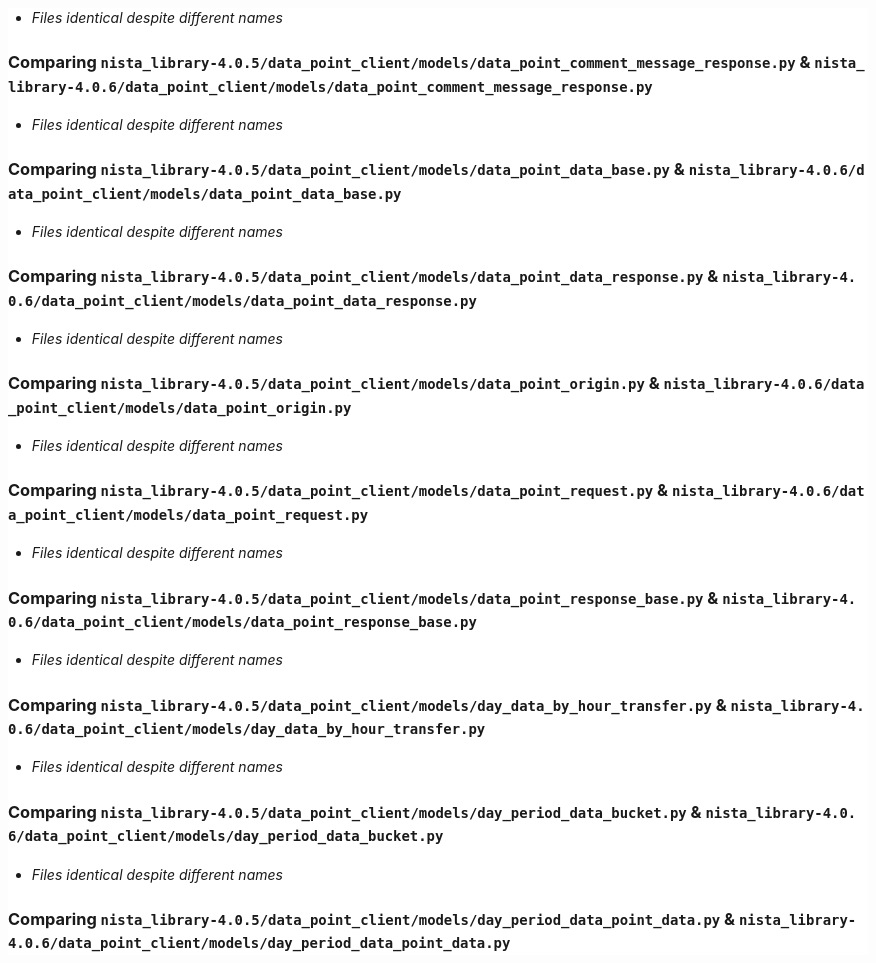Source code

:  * *Files identical despite different names*

### Comparing `nista_library-4.0.5/data_point_client/models/data_point_comment_message_response.py` & `nista_library-4.0.6/data_point_client/models/data_point_comment_message_response.py`

 * *Files identical despite different names*

### Comparing `nista_library-4.0.5/data_point_client/models/data_point_data_base.py` & `nista_library-4.0.6/data_point_client/models/data_point_data_base.py`

 * *Files identical despite different names*

### Comparing `nista_library-4.0.5/data_point_client/models/data_point_data_response.py` & `nista_library-4.0.6/data_point_client/models/data_point_data_response.py`

 * *Files identical despite different names*

### Comparing `nista_library-4.0.5/data_point_client/models/data_point_origin.py` & `nista_library-4.0.6/data_point_client/models/data_point_origin.py`

 * *Files identical despite different names*

### Comparing `nista_library-4.0.5/data_point_client/models/data_point_request.py` & `nista_library-4.0.6/data_point_client/models/data_point_request.py`

 * *Files identical despite different names*

### Comparing `nista_library-4.0.5/data_point_client/models/data_point_response_base.py` & `nista_library-4.0.6/data_point_client/models/data_point_response_base.py`

 * *Files identical despite different names*

### Comparing `nista_library-4.0.5/data_point_client/models/day_data_by_hour_transfer.py` & `nista_library-4.0.6/data_point_client/models/day_data_by_hour_transfer.py`

 * *Files identical despite different names*

### Comparing `nista_library-4.0.5/data_point_client/models/day_period_data_bucket.py` & `nista_library-4.0.6/data_point_client/models/day_period_data_bucket.py`

 * *Files identical despite different names*

### Comparing `nista_library-4.0.5/data_point_client/models/day_period_data_point_data.py` & `nista_library-4.0.6/data_point_client/models/day_period_data_point_data.py`
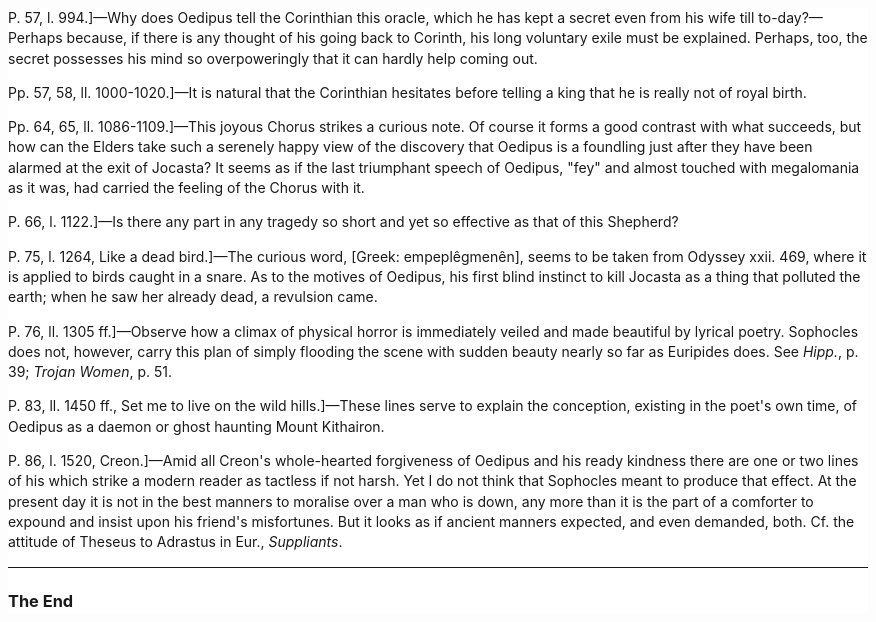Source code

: P. 57, l. 994.]—Why does Oedipus tell the Corinthian this oracle, which
he has kept a secret even from his wife till to-day?—Perhaps because,
if there is any thought of his going back to Corinth, his long voluntary
exile must be explained. Perhaps, too, the secret possesses his mind so
overpoweringly that it can hardly help coming out.

Pp. 57, 58, ll. 1000-1020.]—It is natural that the Corinthian hesitates
before telling a king that he is really not of royal birth.

Pp. 64, 65, ll. 1086-1109.]—This joyous Chorus strikes a curious note.
Of course it forms a good contrast with what succeeds, but how can the
Elders take such a serenely happy view of the discovery that Oedipus is
a foundling just after they have been alarmed at the exit of Jocasta? It
seems as if the last triumphant speech of Oedipus, "fey" and almost
touched with megalomania as it was, had carried the feeling of the
Chorus with it.

P. 66, l. 1122.]—Is there any part in any tragedy so short and yet so
effective as that of this Shepherd?

P. 75, l. 1264, Like a dead bird.]—The curious word, [Greek:
empeplêgmenên], seems to be taken from Odyssey xxii. 469, where it is
applied to birds caught in a snare. As to the motives of Oedipus, his
first blind instinct to kill Jocasta as a thing that polluted the earth;
when he saw her already dead, a revulsion came.

P. 76, ll. 1305 ff.]—Observe how a climax of physical horror is
immediately veiled and made beautiful by lyrical poetry. Sophocles does
not, however, carry this plan of simply flooding the scene with sudden
beauty nearly so far as Euripides does. See _Hipp._, p. 39; _Trojan
Women_, p. 51.

P. 83, ll. 1450 ff., Set me to live on the wild hills.]—These lines
serve to explain the conception, existing in the poet's own time, of
Oedipus as a daemon or ghost haunting Mount Kithairon.

P. 86, l. 1520, Creon.]—Amid all Creon's whole-hearted forgiveness of
Oedipus and his ready kindness there are one or two lines of his which
strike a modern reader as tactless if not harsh. Yet I do not think that
Sophocles meant to produce that effect. At the present day it is not in
the best manners to moralise over a man who is down, any more than it is
the part of a comforter to expound and insist upon his friend's
misfortunes. But it looks as if ancient manners expected, and even
demanded, both. Cf. the attitude of Theseus to Adrastus in Eur.,
_Suppliants_.

---

### The End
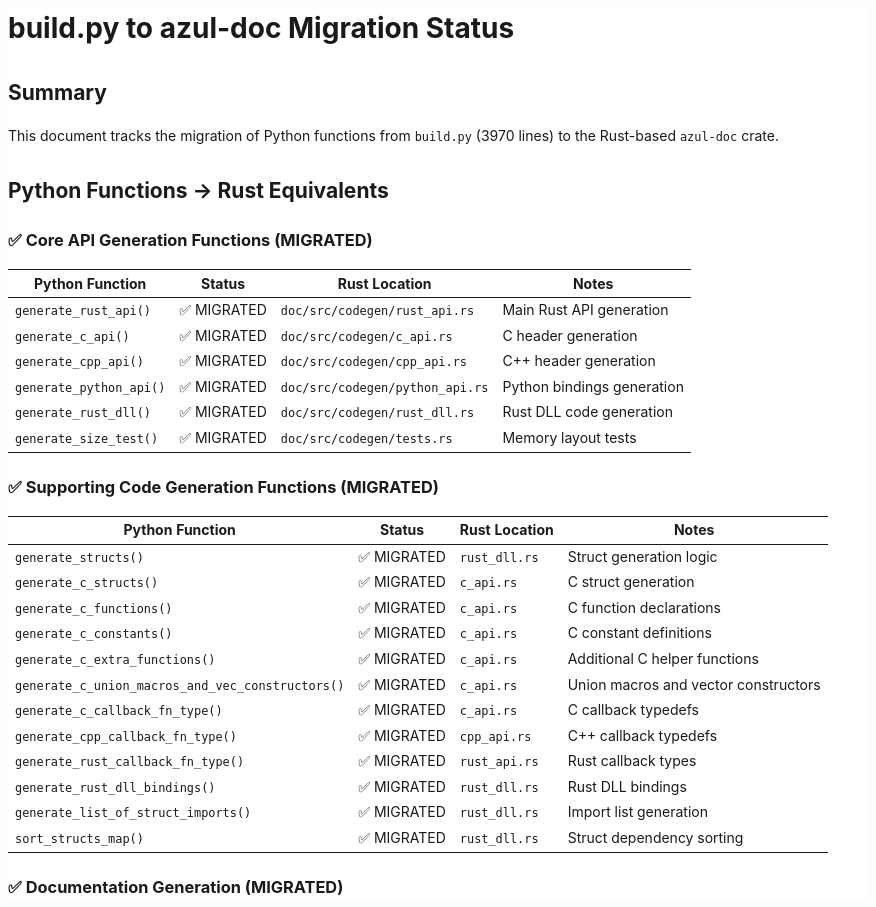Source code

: # build.py to azul-doc Migration Status

## Summary
This document tracks the migration of Python functions from `build.py` (3970 lines) to the Rust-based `azul-doc` crate.

## Python Functions → Rust Equivalents

### ✅ Core API Generation Functions (MIGRATED)

| Python Function | Status | Rust Location | Notes |
|----------------|--------|---------------|-------|
| `generate_rust_api()` | ✅ MIGRATED | `doc/src/codegen/rust_api.rs` | Main Rust API generation |
| `generate_c_api()` | ✅ MIGRATED | `doc/src/codegen/c_api.rs` | C header generation |
| `generate_cpp_api()` | ✅ MIGRATED | `doc/src/codegen/cpp_api.rs` | C++ header generation |
| `generate_python_api()` | ✅ MIGRATED | `doc/src/codegen/python_api.rs` | Python bindings generation |
| `generate_rust_dll()` | ✅ MIGRATED | `doc/src/codegen/rust_dll.rs` | Rust DLL code generation |
| `generate_size_test()` | ✅ MIGRATED | `doc/src/codegen/tests.rs` | Memory layout tests |

### ✅ Supporting Code Generation Functions (MIGRATED)

| Python Function | Status | Rust Location | Notes |
|----------------|--------|---------------|-------|
| `generate_structs()` | ✅ MIGRATED | `rust_dll.rs` | Struct generation logic |
| `generate_c_structs()` | ✅ MIGRATED | `c_api.rs` | C struct generation |
| `generate_c_functions()` | ✅ MIGRATED | `c_api.rs` | C function declarations |
| `generate_c_constants()` | ✅ MIGRATED | `c_api.rs` | C constant definitions |
| `generate_c_extra_functions()` | ✅ MIGRATED | `c_api.rs` | Additional C helper functions |
| `generate_c_union_macros_and_vec_constructors()` | ✅ MIGRATED | `c_api.rs` | Union macros and vector constructors |
| `generate_c_callback_fn_type()` | ✅ MIGRATED | `c_api.rs` | C callback typedefs |
| `generate_cpp_callback_fn_type()` | ✅ MIGRATED | `cpp_api.rs` | C++ callback typedefs |
| `generate_rust_callback_fn_type()` | ✅ MIGRATED | `rust_api.rs` | Rust callback types |
| `generate_rust_dll_bindings()` | ✅ MIGRATED | `rust_dll.rs` | Rust DLL bindings |
| `generate_list_of_struct_imports()` | ✅ MIGRATED | `rust_dll.rs` | Import list generation |
| `sort_structs_map()` | ✅ MIGRATED | `rust_dll.rs` | Struct dependency sorting |

### ✅ Documentation Generation (MIGRATED)
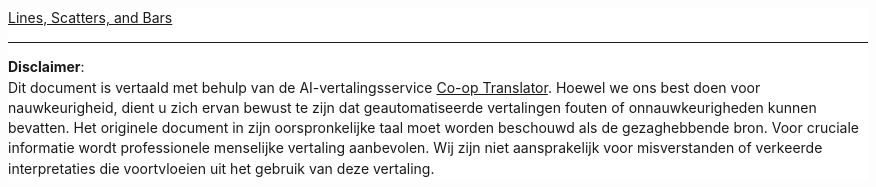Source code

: [Lines, Scatters, and Bars](assignment.md)  

---

**Disclaimer**:  
Dit document is vertaald met behulp van de AI-vertalingsservice [Co-op Translator](https://github.com/Azure/co-op-translator). Hoewel we ons best doen voor nauwkeurigheid, dient u zich ervan bewust te zijn dat geautomatiseerde vertalingen fouten of onnauwkeurigheden kunnen bevatten. Het originele document in zijn oorspronkelijke taal moet worden beschouwd als de gezaghebbende bron. Voor cruciale informatie wordt professionele menselijke vertaling aanbevolen. Wij zijn niet aansprakelijk voor misverstanden of verkeerde interpretaties die voortvloeien uit het gebruik van deze vertaling.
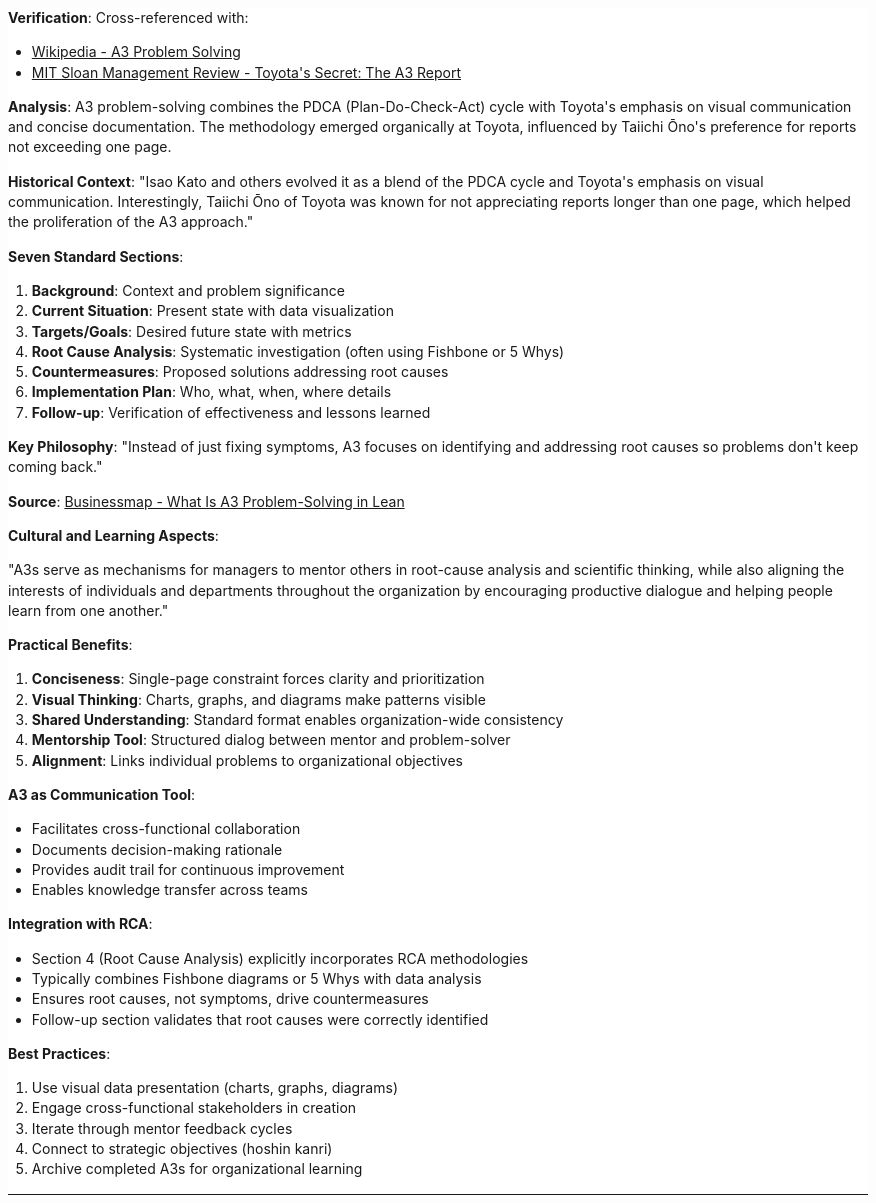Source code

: **Verification**: Cross-referenced with:
- [Wikipedia - A3 Problem Solving](https://en.wikipedia.org/wiki/A3_problem_solving)
- [MIT Sloan Management Review - Toyota's Secret: The A3 Report](https://sloanreview.mit.edu/article/toyotas-secret-the-a3-report/)

**Analysis**: A3 problem-solving combines the PDCA (Plan-Do-Check-Act) cycle with Toyota's emphasis on visual communication and concise documentation. The methodology emerged organically at Toyota, influenced by Taiichi Ōno's preference for reports not exceeding one page.

**Historical Context**: "Isao Kato and others evolved it as a blend of the PDCA cycle and Toyota's emphasis on visual communication. Interestingly, Taiichi Ōno of Toyota was known for not appreciating reports longer than one page, which helped the proliferation of the A3 approach."

**Seven Standard Sections**:

1. **Background**: Context and problem significance
2. **Current Situation**: Present state with data visualization
3. **Targets/Goals**: Desired future state with metrics
4. **Root Cause Analysis**: Systematic investigation (often using Fishbone or 5 Whys)
5. **Countermeasures**: Proposed solutions addressing root causes
6. **Implementation Plan**: Who, what, when, where details
7. **Follow-up**: Verification of effectiveness and lessons learned

**Key Philosophy**: "Instead of just fixing symptoms, A3 focuses on identifying and addressing root causes so problems don't keep coming back."

**Source**: [Businessmap - What Is A3 Problem-Solving in Lean](https://businessmap.io/lean-management/improvement/a3-problem-solving/)

**Cultural and Learning Aspects**:

"A3s serve as mechanisms for managers to mentor others in root-cause analysis and scientific thinking, while also aligning the interests of individuals and departments throughout the organization by encouraging productive dialogue and helping people learn from one another."

**Practical Benefits**:

1. **Conciseness**: Single-page constraint forces clarity and prioritization
2. **Visual Thinking**: Charts, graphs, and diagrams make patterns visible
3. **Shared Understanding**: Standard format enables organization-wide consistency
4. **Mentorship Tool**: Structured dialog between mentor and problem-solver
5. **Alignment**: Links individual problems to organizational objectives

**A3 as Communication Tool**:
- Facilitates cross-functional collaboration
- Documents decision-making rationale
- Provides audit trail for continuous improvement
- Enables knowledge transfer across teams

**Integration with RCA**:
- Section 4 (Root Cause Analysis) explicitly incorporates RCA methodologies
- Typically combines Fishbone diagrams or 5 Whys with data analysis
- Ensures root causes, not symptoms, drive countermeasures
- Follow-up section validates that root causes were correctly identified

**Best Practices**:
1. Use visual data presentation (charts, graphs, diagrams)
2. Engage cross-functional stakeholders in creation
3. Iterate through mentor feedback cycles
4. Connect to strategic objectives (hoshin kanri)
5. Archive completed A3s for organizational learning

---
○ ○ ○ ○ ○ ○ ○
Problem to solve:
Lines containing the word "functional": say how many there are in the material, with no other text.

Task response:
2